As Smithsonian Magazine reports, researchers in Finland have developed a method to grow a variety of bacteria, feeding them with hydrogen produced using electricity. The result is a way of making food out of not much more than thin air. This food itself is little more than protein powder, but the appealing part is that lab-grown foods like this can be created without the need for farmland, meaning they can be produced in places that aren't suited to traditional agriculture. The protein powder has been suggested to supplement animal feed, but Cranfield University notes that it's tasteless, meaning it could also be used to supplement human foods. It would probably work well in the protein shakes enjoyed by gym-goers. The bacteria protein powder is currently being sold under the name Solein, produced by Solar Foods.
Cheese and milk alternatives
Animals don't just produce meat. Another major class of foodstuffs is dairy products, and these too have been created as lab-grown foods using cellular agriculture. BBC Future explains how the Singapore-based TurtleTree labs have successfully produced lab-grown milk. Their method uses stem cells in much the same way as lab-grown beef. As well as reducing greenhouse gas emissions like methane produced by cattle, another goal is to reduce emissions caused by food transportation. Because the bioreactors needed to create these foods can be placed anywhere, milk could be produced closer to the places where it's used rather than needing to be on farms in rural areas.

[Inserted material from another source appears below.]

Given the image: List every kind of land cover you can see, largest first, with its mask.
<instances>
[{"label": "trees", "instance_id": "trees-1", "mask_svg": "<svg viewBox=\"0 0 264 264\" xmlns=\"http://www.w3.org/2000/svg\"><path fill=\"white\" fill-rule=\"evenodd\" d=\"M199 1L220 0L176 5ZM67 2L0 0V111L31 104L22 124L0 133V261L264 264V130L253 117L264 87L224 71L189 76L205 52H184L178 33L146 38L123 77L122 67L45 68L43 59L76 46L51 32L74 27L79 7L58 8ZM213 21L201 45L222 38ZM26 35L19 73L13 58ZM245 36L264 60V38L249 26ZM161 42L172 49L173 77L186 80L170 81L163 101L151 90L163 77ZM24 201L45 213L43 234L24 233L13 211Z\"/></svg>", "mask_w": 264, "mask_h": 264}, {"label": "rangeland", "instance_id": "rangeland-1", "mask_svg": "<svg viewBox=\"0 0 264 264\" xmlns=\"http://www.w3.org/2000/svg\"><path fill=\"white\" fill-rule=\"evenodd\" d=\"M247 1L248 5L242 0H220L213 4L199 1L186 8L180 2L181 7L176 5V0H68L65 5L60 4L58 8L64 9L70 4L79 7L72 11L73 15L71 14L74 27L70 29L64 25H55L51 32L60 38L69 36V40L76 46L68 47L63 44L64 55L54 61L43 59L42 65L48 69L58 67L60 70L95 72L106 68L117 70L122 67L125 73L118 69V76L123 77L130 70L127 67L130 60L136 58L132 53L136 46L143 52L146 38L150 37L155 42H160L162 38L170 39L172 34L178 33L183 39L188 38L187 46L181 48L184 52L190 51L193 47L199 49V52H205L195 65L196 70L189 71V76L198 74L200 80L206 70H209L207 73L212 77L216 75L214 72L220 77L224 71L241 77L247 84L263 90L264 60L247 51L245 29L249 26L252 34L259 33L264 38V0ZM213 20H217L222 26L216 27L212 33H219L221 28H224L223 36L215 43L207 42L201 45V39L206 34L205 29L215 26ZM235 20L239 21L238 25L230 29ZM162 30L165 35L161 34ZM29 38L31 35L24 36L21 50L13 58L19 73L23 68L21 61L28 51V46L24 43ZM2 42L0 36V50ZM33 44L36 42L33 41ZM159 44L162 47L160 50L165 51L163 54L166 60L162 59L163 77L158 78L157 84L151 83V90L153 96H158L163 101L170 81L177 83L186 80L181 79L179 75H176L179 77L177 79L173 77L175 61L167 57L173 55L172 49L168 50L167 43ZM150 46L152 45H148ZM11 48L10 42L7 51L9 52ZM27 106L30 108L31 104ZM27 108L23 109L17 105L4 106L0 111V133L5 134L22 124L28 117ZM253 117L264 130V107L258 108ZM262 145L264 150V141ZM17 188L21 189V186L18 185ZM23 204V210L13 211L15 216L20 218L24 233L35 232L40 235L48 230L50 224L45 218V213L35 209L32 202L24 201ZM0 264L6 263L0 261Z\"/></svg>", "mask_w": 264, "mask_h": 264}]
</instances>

Southeast Asia isn't the only place trying to cultivate dairy products. A company in Spain is also working on this, as Green Matters explains. Cheese is a big part of food and culture in European countries like Spain, and not wanting to give it up is the reason cited by the company's founder for not wanting to go vegan. The company, Real Deal Milk, aims to be able to replace all types of dairy products with lab-grown alternatives, with the aim of making a greener, more ethical alternative available to the kind of people who're unlikely to ever go vegan themselves. Remarkably, their method doesn't involve cows at all. Instead, they use nothing but DNA and yeast culture to produce milk proteins. They plan to classify their products as vegan. Even dairy lovers have to admit it sounds better than cockroach milk.
Printed steak
One problem with lab-grown foods is that they'll never get off the ground until they're widely accepted, but that may take time. For example, a 2022 survey by the U.J. Food Standards Agency found that around one-third of people were willing to try lab-grown meat but two in five would outright refuse to eat it. As ScienceLine notes, the view that these foods are "unnatural" persists, and a shift in public perception may be needed to reassure people that lab-grown foods are safe to eat. A big part of that can be helped with appearance and presentation, and a different kind of food technology can step in to lend a hand with this.
The idea of 3D-printed food is already quite well-established. As Seeker reports, a U.K.-based company called Food Ink has already set up a traveling restaurant exclusively selling 3D-printed foods. The food printers they use can take any kind of food, from cheese to chocolate, makes it into a paste, and extrudes it into elaborate dishes — 3D-printed layer by layer. A paper published in the journal Foods suggests how 3D printing could be combined with lab-grown foods to quite literally print a steak. As outlandish as these ideas may sound today, maybe lab-grown meat really could be the future of food.